**PROBLEM REQUIREMENTS:** Give again only the lines from the line that holds "由于此的设置,我们无法提供该页面的具体描述。" to the end of the data, inclusive, omitting all pictures.

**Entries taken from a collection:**

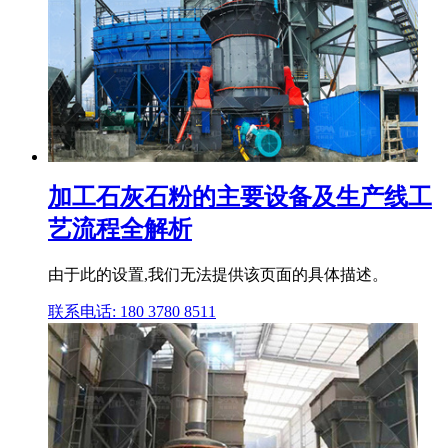
加工石灰石粉的主要设备及生产线工
艺流程全解析
由于此的设置,我们无法提供该页面的具体描述。
联系电话: 180 3780 8511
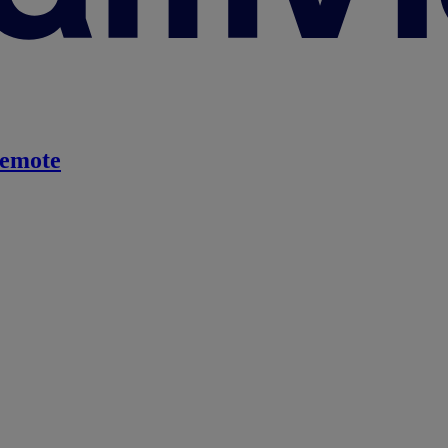
emote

**PROBLEM SOLUTION:**
由于此的设置,我们无法提供该页面的具体描述。
联系电话: 180 3780 8511
emote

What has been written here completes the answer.